Task brief »
Copy out the lines below from the very first one through the line containing "14: (622, 209)", with both of those lines included.

Collected data entries:

[Start]

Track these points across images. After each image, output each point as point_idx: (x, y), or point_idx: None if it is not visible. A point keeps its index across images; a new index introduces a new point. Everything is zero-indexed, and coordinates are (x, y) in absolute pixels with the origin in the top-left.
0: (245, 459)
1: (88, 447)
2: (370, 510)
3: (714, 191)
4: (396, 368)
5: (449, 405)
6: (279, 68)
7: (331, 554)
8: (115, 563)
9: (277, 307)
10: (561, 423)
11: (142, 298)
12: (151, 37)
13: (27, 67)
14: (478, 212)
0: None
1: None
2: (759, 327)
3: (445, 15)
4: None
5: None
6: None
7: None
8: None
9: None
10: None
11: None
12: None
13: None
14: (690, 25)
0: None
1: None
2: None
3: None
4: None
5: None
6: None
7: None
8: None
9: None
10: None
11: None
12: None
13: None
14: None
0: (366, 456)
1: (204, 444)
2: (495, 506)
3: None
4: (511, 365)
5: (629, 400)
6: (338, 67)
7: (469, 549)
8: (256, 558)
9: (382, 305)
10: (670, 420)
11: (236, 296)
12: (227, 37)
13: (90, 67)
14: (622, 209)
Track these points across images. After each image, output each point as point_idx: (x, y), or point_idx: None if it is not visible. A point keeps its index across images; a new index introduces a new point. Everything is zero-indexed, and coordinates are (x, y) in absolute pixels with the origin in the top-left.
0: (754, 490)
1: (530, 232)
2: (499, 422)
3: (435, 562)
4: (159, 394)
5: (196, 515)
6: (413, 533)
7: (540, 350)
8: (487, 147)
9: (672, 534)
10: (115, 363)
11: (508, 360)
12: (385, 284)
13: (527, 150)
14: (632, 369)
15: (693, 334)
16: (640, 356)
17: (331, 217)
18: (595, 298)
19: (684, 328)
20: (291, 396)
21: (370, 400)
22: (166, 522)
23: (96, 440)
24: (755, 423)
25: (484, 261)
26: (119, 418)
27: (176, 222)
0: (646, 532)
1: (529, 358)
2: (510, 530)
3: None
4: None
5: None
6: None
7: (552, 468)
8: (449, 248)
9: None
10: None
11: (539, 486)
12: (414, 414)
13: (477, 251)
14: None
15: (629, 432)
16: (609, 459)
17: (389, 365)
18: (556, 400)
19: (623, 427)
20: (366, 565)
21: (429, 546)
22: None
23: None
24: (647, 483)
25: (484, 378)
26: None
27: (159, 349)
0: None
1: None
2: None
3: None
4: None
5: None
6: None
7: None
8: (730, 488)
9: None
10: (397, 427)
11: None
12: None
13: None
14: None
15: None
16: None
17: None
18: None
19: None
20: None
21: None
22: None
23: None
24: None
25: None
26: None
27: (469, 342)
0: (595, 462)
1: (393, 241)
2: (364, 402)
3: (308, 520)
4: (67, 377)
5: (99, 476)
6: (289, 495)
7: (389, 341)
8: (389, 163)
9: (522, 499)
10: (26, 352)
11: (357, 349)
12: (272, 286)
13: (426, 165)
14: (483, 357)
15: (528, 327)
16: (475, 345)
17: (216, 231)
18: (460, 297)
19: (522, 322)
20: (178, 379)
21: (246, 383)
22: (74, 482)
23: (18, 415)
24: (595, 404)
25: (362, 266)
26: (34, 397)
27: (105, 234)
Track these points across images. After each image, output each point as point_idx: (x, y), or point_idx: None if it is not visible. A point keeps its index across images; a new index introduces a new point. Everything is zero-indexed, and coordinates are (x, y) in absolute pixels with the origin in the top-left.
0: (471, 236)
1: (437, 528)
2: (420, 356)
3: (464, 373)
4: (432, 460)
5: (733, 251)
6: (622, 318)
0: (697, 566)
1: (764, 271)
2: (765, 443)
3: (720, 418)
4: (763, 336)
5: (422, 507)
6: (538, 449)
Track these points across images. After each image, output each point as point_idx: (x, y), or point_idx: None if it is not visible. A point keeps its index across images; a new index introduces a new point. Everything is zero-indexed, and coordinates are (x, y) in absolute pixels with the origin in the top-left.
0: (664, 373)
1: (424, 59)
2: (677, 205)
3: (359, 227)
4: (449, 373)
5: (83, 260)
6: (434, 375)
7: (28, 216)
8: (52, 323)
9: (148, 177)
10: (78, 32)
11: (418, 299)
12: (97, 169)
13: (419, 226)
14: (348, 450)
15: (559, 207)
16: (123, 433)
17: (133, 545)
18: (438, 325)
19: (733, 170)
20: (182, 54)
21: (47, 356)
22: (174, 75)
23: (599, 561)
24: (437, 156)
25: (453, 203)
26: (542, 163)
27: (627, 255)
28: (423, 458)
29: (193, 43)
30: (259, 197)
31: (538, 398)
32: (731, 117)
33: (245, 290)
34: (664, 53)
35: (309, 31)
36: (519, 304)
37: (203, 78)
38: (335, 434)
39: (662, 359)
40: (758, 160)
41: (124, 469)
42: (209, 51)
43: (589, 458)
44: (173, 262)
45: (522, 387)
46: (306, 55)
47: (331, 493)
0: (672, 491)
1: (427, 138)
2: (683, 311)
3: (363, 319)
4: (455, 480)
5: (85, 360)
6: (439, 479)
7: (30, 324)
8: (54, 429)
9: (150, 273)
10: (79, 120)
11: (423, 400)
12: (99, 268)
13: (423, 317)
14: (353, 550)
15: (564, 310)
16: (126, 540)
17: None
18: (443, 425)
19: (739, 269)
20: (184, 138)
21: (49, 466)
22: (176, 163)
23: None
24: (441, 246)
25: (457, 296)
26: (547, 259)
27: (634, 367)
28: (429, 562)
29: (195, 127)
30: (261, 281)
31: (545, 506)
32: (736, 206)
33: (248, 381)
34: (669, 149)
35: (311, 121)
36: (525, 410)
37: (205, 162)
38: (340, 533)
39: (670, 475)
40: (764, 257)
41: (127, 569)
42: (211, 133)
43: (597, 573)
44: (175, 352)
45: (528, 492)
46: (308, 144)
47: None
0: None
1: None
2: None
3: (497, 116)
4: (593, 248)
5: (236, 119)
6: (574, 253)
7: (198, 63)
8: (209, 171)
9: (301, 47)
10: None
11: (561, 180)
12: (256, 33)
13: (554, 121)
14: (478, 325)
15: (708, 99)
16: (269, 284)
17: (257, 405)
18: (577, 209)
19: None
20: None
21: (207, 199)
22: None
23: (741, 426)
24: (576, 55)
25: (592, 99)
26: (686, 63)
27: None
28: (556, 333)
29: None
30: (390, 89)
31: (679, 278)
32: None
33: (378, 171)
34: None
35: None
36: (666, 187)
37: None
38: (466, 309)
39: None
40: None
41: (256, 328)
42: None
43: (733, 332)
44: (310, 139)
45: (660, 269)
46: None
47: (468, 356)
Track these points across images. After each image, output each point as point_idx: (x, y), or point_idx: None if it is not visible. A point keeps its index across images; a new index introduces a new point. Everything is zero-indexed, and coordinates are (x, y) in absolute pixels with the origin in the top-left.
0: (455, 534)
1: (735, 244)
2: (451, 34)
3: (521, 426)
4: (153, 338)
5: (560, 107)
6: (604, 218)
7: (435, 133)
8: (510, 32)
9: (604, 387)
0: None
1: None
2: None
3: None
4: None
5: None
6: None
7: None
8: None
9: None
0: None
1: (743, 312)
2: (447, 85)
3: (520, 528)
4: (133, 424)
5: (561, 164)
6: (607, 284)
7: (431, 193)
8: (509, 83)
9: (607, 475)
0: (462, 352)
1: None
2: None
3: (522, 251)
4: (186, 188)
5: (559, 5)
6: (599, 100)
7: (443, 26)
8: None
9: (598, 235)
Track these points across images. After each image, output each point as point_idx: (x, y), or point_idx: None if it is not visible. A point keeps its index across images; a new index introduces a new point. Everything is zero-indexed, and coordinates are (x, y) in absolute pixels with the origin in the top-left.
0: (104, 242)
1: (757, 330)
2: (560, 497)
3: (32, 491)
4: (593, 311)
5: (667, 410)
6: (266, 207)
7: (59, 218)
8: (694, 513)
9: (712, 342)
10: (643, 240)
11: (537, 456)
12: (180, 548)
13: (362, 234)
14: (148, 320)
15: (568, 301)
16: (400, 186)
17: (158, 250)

[End]

Reply »
Track these points across images. After each image, output each point as point_idx: (x, y), or point_idx: None if it is not visible. A point keeps its index across images; a new index introduces a new point. Everything is zero-indexed, and coordinates are (x, y) in absolute pixels with the origin in the top-left.
0: (245, 459)
1: (88, 447)
2: (370, 510)
3: (714, 191)
4: (396, 368)
5: (449, 405)
6: (279, 68)
7: (331, 554)
8: (115, 563)
9: (277, 307)
10: (561, 423)
11: (142, 298)
12: (151, 37)
13: (27, 67)
14: (478, 212)
0: None
1: None
2: (759, 327)
3: (445, 15)
4: None
5: None
6: None
7: None
8: None
9: None
10: None
11: None
12: None
13: None
14: (690, 25)
0: None
1: None
2: None
3: None
4: None
5: None
6: None
7: None
8: None
9: None
10: None
11: None
12: None
13: None
14: None
0: (366, 456)
1: (204, 444)
2: (495, 506)
3: None
4: (511, 365)
5: (629, 400)
6: (338, 67)
7: (469, 549)
8: (256, 558)
9: (382, 305)
10: (670, 420)
11: (236, 296)
12: (227, 37)
13: (90, 67)
14: (622, 209)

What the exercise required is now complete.